- Location: Barwana, Miqdadiyah, Iraq
- Date: 28 January 2015
- Deaths: 70+
- Perpetrators: Unknown Shia militia
- Motive: Revenge for ISIS atrocities or ISIS propaganda aimed at increasing sectarianism

= Barwana massacre =

Terrorist incident in Iraq

The Barwana massacre was committed by unknown Shia militia members as a revenge for ISIS atrocities. It allegedly involved the sectarian execution-style killing of over 70 unarmed boys and men in the small Sunni village of Barwana, which is just west of Miqdadiyah, Iraq.

Some security officials disputed the accounts, with some saying that ISIS militants were responsible and others that they were fabricated by ISIS supporters.

==Attack==
The attack allegedly occurred on 28 January 2015, within the context of the military intervention against the Islamic State of Iraq and the Levant. The victims were refugees who had fled the previous ISIS advance in the region. Thirty-five other males were missing, or suspected of being detained.

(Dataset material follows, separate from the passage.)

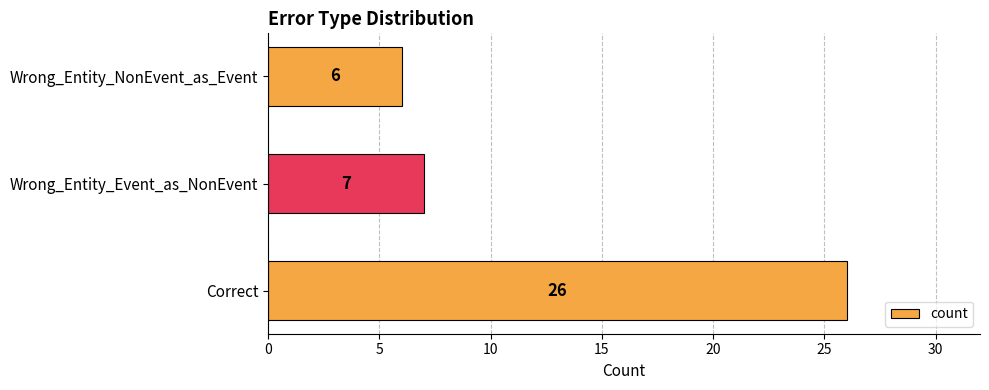

Rank the categories by value from lowest to highest.

Wrong_Entity_NonEvent_as_Event, Wrong_Entity_Event_as_NonEvent, Correct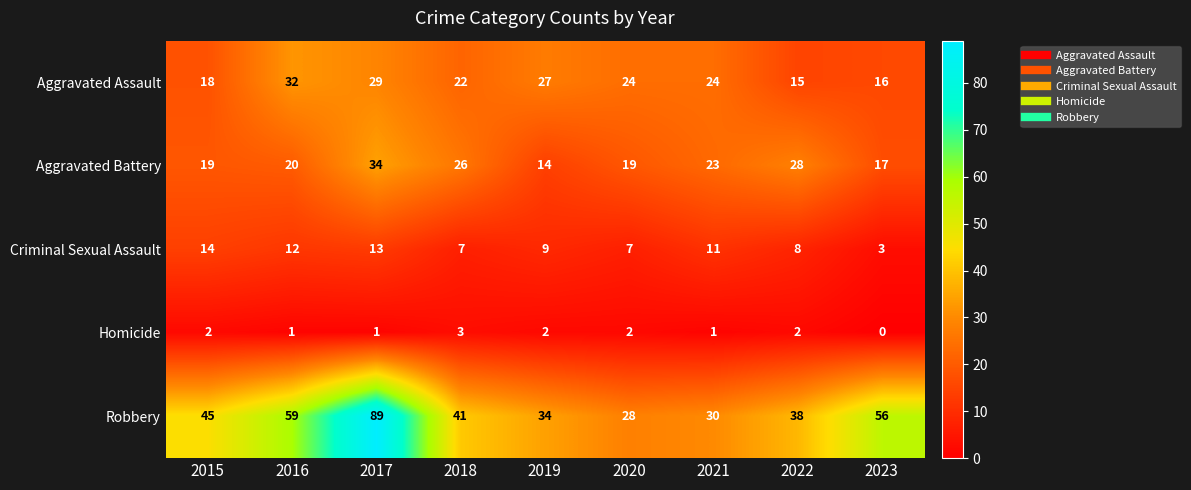

Which series has the widest spread of values?

Robbery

According to Sunni witnesses, the security forces broke down doors and rounded up men in house-to-house searches, with the village chief saying, "They fooled me – they told me this would be a check of the names of displaced families."

==Aftermath==
Later, reporters seeking to visit the village, to gain information, were denied access.

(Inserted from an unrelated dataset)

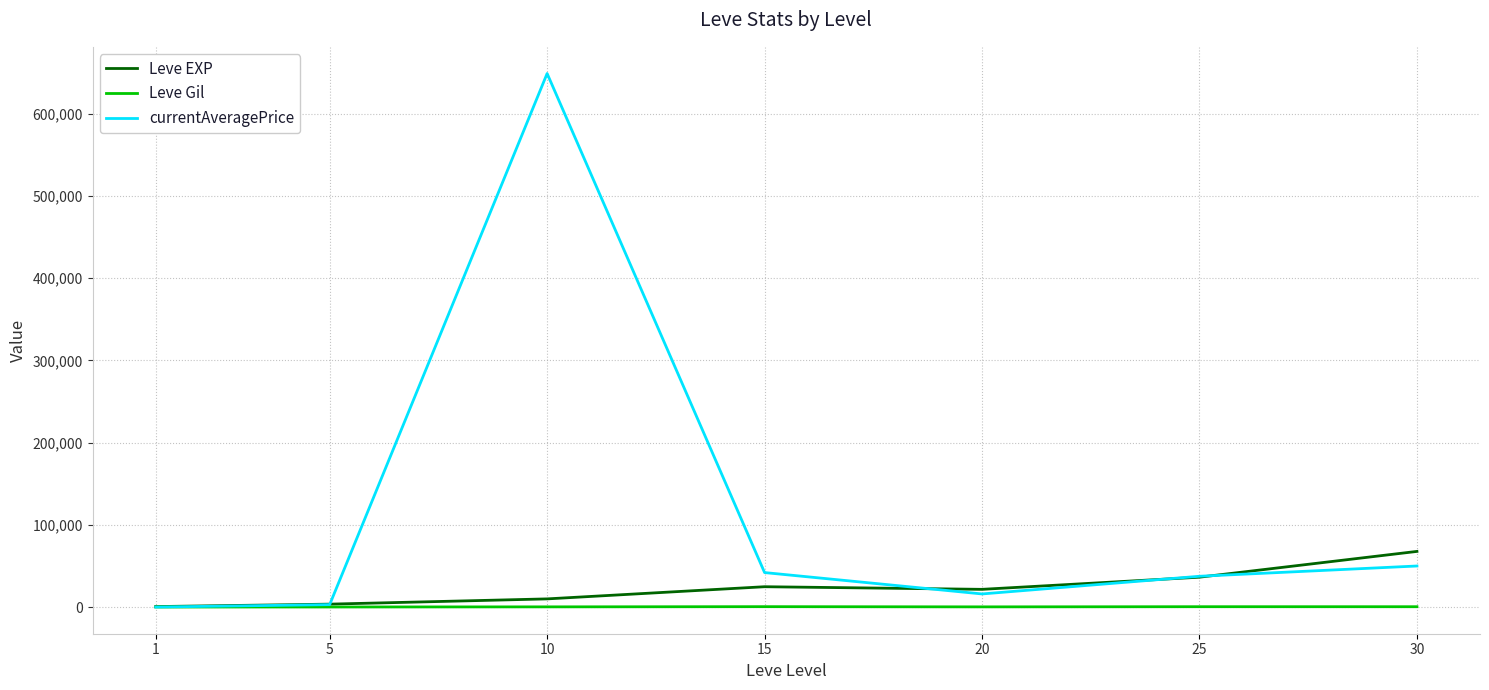

At which category is the sum across all series the highest?

10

The massacre is being investigated by Human Rights Watch.

==Reactions==
Iraqi military officials dismissed the massacre reports as a fabrication. According to the Saudi owned Asharq Al-Awsat, despite “similar instances” of Shia militias “committing sectarian atrocities.”

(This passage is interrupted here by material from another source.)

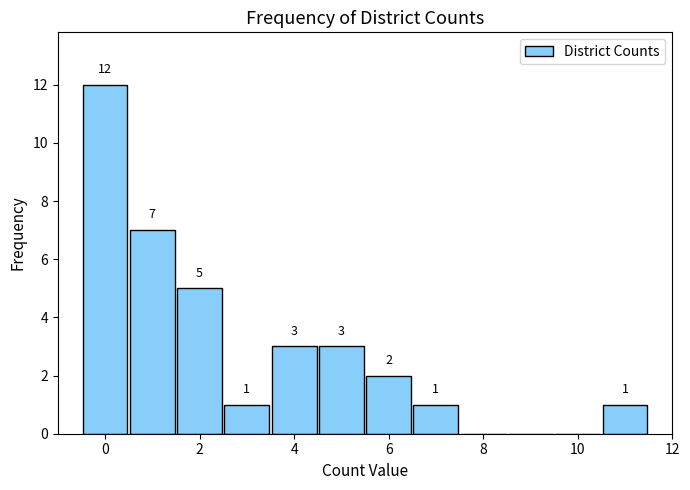

Over which range of the x-axis is the bar tallest?

-0.5 to 0.5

The attack was condemned by the Sunni-Salafi Association of Muslim Scholars as a "sectarian crime that clearly shows how much those militias characterized by lack of ethics to a limit that they have killed unarmed civilians in front of their families and relatives in a massacre of no less heinous than the previous ones committed by the governments of occupation and associated militias."